Los amigos de Duhalde forman un bloque propio
El duhaldismo, que sufrió una debacle electoral en las elecciones legislativas de octubre, donde en la provincia de Buenos Aires fue aplastado por el Frente para la Victoria allí encabezado entonces por la senadora Cristina Fernández de Kirchner, había decidido agruparse en el llamado Peronismo Federal con una treintena nada despreciable de legisladores nacionales.
Primero hicieron gestos de resistencia frente a Néstor Kirchner, pero como ocurre en el movimiento fundado por Juan Perón, los vencedores hacen de flautista de Hamellin y convocan con el sonido sino de sus instrumentos, el que emana del poder, y arrastran a todos. O a casi todos.

○ ○ ○ ○ ○ ○ ○

**Tarea A**
Según el texto sobre el duhaldismo, ¿en qué agrupación decidió juntarse después de las elecciones de octubre?
**Tarea B**
Vuelve a escribir, tal cual, la parte del texto sobre el duhaldismo que va desde "Primero hicieron gestos" hasta "a casi todos.".

○ ○ ○ ○ ○ ○ ○

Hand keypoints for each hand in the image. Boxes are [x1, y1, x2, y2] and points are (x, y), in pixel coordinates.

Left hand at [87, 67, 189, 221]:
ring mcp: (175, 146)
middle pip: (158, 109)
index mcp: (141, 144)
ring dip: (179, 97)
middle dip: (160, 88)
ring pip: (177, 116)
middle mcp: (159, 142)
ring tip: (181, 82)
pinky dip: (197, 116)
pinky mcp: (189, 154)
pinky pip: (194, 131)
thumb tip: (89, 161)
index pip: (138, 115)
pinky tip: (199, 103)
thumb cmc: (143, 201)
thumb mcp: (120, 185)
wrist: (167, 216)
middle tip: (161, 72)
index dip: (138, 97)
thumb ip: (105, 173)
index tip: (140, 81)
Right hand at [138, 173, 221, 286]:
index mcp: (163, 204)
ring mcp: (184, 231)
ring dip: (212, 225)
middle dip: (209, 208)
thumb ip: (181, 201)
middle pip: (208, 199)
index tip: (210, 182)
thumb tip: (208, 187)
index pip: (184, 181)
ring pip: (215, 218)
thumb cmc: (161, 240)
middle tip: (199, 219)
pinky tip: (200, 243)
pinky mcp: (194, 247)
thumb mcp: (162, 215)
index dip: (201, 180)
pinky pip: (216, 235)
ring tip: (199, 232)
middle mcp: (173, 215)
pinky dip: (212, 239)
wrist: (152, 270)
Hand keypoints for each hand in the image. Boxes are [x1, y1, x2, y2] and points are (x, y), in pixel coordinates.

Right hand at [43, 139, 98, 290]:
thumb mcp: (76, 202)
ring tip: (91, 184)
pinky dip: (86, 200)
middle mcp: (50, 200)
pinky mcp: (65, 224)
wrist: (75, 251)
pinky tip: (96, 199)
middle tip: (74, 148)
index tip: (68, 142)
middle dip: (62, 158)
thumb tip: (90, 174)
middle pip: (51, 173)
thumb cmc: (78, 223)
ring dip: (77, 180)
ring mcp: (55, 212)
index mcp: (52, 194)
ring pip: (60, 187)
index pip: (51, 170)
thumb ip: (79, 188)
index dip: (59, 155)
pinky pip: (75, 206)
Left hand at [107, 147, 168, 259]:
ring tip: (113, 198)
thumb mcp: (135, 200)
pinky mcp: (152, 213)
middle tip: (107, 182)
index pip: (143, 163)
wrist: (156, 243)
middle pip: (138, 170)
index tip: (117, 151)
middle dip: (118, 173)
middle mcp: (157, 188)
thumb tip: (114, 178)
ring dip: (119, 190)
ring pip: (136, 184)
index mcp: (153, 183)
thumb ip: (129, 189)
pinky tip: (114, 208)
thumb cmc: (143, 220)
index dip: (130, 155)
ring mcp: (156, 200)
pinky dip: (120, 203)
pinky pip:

○ ○ ○ ○ ○ ○ ○

**Respuesta A**
En el llamado Peronismo Federal.

**Respuesta B**
Primero hicieron gestos de resistencia frente a Néstor Kirchner, pero como ocurre en el movimiento fundado por Juan Perón, los vencedores hacen de flautista de Hamellin y convocan con el sonido sino de sus instrumentos, el que emana del poder, y arrastran a todos. O a casi todos.